§ **Work instructions**:
Gather each line of the records where "lines" appears.

§ **Stored data entries**:
*** Begin section ***
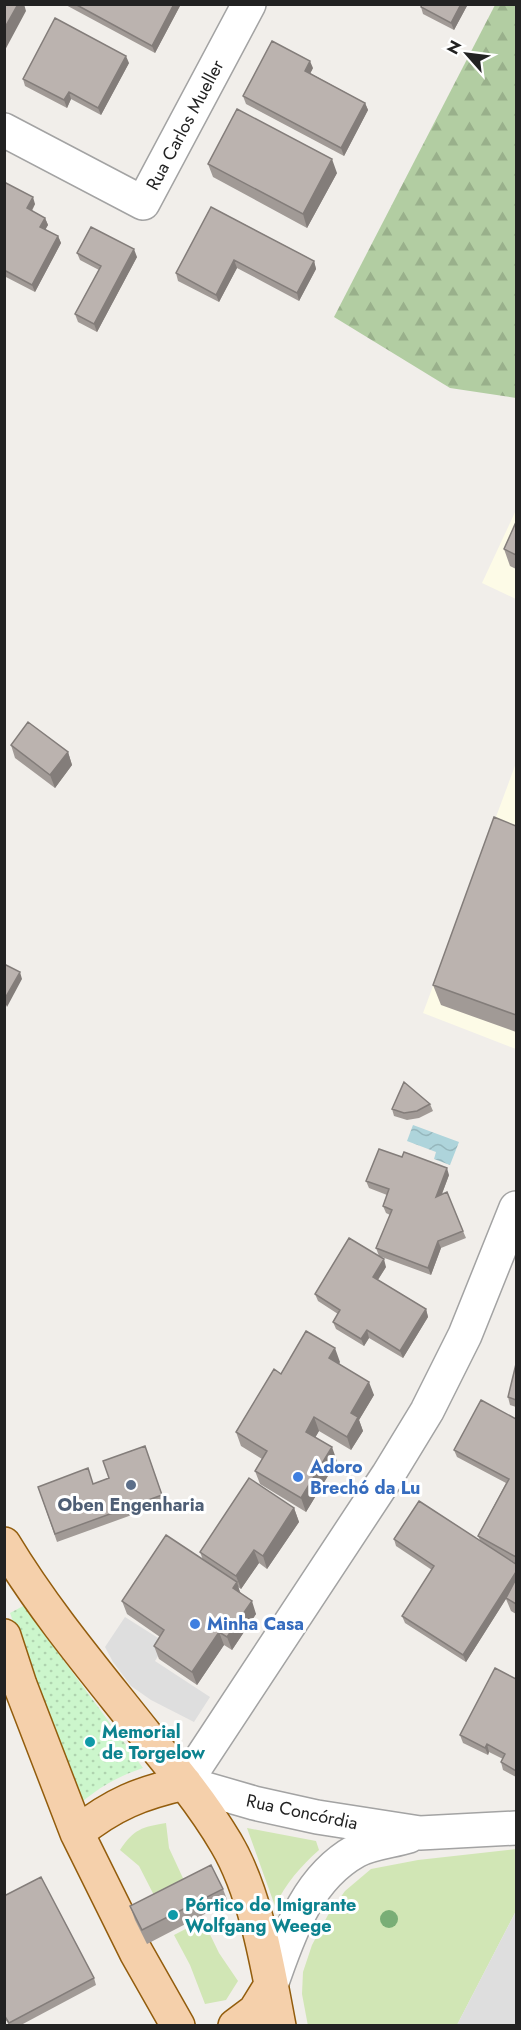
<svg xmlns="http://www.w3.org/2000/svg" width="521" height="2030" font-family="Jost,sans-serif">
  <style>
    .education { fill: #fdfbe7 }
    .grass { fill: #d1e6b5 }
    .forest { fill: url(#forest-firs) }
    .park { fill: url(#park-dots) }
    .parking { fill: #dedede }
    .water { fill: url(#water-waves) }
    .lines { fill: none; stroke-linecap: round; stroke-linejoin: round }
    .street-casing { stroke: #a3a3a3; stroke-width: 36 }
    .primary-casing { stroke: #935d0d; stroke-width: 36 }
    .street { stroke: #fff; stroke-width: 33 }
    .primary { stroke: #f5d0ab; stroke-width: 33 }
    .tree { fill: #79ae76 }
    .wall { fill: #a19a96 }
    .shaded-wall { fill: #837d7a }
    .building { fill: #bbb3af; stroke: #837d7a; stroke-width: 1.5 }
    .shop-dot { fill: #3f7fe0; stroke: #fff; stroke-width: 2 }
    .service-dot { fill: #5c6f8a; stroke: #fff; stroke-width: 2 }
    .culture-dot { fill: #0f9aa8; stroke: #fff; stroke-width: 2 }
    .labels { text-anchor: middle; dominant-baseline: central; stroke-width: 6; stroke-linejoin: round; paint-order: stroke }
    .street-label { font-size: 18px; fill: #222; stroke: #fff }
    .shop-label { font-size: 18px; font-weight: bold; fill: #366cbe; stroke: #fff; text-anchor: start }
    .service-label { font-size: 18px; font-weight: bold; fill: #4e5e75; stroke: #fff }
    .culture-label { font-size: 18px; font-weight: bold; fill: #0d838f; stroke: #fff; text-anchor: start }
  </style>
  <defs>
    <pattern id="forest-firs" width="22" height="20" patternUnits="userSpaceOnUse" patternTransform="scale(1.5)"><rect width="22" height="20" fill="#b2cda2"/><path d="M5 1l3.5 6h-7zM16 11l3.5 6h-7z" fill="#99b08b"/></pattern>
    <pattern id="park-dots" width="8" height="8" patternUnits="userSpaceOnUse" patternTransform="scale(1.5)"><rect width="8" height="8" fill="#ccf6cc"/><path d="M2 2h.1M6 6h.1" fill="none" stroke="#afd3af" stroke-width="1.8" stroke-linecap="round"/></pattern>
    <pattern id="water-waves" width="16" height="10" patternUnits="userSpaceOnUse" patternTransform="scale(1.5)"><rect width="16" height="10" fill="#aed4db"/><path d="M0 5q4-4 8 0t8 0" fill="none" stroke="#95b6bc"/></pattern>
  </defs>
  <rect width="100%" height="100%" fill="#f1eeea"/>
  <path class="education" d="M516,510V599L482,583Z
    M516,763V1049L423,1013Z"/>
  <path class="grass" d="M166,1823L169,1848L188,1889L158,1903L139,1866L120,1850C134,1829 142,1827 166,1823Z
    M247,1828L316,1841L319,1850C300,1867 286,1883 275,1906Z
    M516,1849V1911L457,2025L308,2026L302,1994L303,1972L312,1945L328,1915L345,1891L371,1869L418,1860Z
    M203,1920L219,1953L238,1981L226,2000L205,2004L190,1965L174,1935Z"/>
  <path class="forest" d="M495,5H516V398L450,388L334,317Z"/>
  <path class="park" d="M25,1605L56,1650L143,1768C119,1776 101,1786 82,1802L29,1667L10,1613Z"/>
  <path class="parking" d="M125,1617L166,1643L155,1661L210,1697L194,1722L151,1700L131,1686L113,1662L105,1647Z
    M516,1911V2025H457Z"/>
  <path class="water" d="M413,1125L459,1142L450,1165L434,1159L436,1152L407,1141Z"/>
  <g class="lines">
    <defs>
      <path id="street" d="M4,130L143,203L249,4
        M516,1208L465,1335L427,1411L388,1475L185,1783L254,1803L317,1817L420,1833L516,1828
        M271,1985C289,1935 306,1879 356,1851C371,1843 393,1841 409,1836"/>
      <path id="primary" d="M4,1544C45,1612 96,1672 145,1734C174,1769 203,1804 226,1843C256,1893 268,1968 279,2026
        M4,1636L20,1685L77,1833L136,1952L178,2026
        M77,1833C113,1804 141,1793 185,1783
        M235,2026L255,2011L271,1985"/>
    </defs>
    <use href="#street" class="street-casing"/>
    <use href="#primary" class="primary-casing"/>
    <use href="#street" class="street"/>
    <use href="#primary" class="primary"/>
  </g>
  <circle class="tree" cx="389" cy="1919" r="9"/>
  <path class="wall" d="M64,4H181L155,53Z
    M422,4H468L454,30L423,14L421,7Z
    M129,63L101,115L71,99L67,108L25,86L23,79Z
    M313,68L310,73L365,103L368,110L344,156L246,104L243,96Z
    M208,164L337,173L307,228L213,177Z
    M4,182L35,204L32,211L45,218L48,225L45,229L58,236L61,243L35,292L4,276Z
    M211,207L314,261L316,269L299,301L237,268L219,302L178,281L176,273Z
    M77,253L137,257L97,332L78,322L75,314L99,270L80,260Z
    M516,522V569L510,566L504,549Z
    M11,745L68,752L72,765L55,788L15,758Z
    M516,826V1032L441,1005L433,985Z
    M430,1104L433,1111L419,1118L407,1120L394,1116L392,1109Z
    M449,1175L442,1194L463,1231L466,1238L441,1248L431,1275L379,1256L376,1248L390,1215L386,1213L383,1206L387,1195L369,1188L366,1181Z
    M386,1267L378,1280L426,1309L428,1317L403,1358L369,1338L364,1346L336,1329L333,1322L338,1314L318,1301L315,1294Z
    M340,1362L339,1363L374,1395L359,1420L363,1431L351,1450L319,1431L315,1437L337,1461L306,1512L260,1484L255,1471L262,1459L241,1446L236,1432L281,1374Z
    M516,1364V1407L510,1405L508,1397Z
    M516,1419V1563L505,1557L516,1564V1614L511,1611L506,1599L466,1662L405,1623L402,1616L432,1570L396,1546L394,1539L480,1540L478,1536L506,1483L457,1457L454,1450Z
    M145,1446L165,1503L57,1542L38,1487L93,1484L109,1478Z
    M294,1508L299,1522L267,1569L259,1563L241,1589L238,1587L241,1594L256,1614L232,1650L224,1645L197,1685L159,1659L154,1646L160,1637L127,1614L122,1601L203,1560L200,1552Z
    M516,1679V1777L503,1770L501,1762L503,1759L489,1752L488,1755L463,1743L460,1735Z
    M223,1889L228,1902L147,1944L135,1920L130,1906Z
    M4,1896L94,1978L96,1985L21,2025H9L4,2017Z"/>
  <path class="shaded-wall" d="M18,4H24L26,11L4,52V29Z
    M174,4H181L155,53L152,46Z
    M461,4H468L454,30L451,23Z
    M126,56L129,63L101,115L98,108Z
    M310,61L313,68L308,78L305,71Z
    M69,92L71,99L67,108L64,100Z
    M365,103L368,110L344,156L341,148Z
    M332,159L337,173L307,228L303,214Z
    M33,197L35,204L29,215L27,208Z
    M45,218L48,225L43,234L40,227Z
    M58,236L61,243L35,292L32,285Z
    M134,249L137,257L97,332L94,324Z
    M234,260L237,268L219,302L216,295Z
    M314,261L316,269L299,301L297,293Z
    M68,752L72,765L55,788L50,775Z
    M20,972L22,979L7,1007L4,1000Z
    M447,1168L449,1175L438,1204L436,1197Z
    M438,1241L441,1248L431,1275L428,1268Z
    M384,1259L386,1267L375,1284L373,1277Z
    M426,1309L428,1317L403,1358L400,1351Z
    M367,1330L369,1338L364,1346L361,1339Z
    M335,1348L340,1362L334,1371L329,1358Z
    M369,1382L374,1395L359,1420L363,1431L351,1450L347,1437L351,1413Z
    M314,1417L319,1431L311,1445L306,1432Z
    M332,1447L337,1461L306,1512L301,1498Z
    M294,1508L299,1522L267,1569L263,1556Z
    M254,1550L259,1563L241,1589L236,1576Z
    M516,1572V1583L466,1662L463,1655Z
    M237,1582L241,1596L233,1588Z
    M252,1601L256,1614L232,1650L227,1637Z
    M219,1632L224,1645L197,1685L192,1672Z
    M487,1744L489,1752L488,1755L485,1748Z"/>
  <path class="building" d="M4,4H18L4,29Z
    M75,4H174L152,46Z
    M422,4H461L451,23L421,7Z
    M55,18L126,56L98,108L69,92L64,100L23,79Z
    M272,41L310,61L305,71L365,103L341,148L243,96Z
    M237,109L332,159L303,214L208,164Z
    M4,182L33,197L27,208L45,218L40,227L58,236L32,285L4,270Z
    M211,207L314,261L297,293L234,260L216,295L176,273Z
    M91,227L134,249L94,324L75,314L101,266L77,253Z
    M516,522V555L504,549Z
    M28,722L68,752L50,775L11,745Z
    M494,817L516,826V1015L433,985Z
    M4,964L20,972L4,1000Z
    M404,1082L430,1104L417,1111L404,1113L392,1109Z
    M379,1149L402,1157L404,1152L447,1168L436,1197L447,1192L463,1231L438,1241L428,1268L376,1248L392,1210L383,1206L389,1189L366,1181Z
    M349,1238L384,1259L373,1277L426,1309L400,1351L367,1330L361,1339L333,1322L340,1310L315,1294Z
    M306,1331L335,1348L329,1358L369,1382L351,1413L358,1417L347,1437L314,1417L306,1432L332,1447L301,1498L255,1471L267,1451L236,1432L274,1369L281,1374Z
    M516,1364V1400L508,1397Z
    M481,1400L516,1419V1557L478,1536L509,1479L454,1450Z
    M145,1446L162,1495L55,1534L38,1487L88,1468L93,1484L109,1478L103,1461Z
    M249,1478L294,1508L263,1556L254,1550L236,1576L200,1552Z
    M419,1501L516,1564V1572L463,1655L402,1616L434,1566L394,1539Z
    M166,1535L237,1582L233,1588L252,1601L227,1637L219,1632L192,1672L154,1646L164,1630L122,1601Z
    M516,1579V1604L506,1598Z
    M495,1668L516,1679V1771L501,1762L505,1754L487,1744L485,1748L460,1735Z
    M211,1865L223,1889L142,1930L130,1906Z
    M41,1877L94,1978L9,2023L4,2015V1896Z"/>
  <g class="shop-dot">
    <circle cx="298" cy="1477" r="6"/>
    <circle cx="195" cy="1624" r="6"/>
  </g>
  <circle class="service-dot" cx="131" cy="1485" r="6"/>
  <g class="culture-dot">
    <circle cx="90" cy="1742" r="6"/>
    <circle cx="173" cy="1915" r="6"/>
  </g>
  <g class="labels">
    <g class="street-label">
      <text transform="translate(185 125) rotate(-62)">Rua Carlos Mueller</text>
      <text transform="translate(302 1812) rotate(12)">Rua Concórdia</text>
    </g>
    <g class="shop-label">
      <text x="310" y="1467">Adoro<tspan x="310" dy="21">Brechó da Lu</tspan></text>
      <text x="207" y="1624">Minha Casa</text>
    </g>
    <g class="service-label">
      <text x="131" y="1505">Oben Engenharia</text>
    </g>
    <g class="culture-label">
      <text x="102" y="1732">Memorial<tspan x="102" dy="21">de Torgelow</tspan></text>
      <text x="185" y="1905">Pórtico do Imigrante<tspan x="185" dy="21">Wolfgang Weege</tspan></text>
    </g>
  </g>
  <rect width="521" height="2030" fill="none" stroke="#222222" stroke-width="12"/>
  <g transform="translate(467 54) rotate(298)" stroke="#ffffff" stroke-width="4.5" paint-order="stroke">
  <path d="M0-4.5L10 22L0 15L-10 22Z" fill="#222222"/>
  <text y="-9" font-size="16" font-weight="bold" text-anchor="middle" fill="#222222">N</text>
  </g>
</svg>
*** End section ***
*** Begin section ***
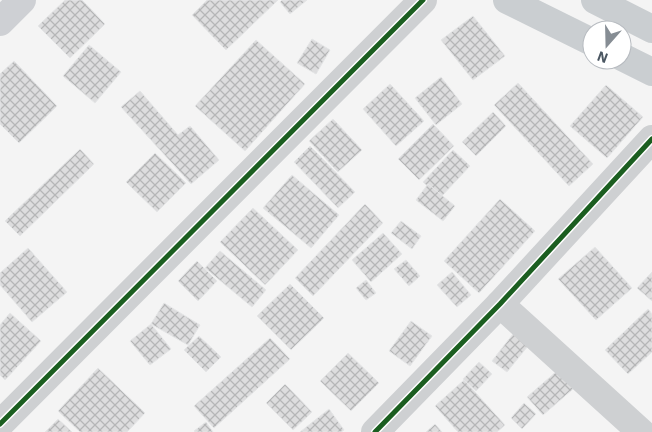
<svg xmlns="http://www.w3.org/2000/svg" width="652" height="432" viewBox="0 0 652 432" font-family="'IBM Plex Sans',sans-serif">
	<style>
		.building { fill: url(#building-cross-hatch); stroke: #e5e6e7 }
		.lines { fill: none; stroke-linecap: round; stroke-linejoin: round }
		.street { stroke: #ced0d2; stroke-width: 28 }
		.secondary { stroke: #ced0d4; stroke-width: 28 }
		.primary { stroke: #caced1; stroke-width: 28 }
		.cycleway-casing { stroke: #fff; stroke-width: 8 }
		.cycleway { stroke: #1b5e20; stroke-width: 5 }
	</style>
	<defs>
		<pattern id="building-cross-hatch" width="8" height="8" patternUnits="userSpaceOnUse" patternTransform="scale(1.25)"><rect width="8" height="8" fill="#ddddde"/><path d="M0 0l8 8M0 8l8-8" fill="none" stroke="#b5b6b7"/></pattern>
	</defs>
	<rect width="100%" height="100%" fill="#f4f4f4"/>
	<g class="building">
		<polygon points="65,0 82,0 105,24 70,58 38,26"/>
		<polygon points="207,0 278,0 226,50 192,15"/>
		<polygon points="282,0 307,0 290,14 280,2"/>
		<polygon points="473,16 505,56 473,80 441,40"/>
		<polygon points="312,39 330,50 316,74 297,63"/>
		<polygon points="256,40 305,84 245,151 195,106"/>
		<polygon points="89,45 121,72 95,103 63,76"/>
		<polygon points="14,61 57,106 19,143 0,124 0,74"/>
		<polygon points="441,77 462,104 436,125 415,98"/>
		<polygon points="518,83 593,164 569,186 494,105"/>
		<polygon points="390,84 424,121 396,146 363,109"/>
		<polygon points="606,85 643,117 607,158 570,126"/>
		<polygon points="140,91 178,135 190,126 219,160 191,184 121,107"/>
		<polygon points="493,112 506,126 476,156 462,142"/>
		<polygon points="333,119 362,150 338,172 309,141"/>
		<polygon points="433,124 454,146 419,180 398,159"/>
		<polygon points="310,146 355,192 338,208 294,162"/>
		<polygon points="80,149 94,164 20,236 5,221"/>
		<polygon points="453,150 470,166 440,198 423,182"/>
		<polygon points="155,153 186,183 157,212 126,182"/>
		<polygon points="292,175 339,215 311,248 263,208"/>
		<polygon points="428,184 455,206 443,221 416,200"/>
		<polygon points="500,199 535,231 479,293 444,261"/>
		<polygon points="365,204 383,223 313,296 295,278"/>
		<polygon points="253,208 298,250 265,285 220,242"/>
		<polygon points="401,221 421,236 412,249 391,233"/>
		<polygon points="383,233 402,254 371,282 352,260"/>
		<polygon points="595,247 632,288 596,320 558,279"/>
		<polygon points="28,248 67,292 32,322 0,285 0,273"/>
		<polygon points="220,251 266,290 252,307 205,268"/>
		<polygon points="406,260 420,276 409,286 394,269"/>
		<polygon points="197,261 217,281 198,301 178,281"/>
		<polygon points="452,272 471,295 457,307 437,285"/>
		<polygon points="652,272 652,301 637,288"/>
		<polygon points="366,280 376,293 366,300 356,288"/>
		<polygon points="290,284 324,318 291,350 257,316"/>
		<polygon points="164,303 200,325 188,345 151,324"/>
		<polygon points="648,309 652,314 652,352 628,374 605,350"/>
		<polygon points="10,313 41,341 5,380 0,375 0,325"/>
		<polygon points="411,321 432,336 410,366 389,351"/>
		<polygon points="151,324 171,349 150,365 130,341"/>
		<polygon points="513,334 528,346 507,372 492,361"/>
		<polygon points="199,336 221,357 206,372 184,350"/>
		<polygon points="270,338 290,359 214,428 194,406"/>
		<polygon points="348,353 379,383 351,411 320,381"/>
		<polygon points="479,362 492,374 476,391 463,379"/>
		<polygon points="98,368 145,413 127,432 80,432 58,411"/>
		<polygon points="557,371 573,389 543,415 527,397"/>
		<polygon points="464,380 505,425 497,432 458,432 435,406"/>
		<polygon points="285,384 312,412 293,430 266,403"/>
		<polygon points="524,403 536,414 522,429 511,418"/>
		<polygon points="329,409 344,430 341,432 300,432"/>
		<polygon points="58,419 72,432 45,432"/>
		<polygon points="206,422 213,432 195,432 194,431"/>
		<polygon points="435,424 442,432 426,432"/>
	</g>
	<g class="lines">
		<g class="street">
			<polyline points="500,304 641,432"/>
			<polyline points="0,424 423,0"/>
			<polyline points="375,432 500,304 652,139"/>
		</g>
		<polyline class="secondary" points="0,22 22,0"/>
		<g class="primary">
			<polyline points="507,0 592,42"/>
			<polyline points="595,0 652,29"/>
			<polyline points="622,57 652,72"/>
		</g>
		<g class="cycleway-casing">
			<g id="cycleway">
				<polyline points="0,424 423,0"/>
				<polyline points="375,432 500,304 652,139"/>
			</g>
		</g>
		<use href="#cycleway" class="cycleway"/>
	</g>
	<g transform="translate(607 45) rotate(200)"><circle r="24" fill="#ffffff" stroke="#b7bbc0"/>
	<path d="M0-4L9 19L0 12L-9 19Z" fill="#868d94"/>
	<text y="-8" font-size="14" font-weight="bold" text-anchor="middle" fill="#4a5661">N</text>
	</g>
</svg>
*** End section ***
§ **Answer for the task**:
    .lines { fill: none; stroke-linecap: round; stroke-linejoin: round }
  <g class="lines">
		.lines { fill: none; stroke-linecap: round; stroke-linejoin: round }
	<g class="lines">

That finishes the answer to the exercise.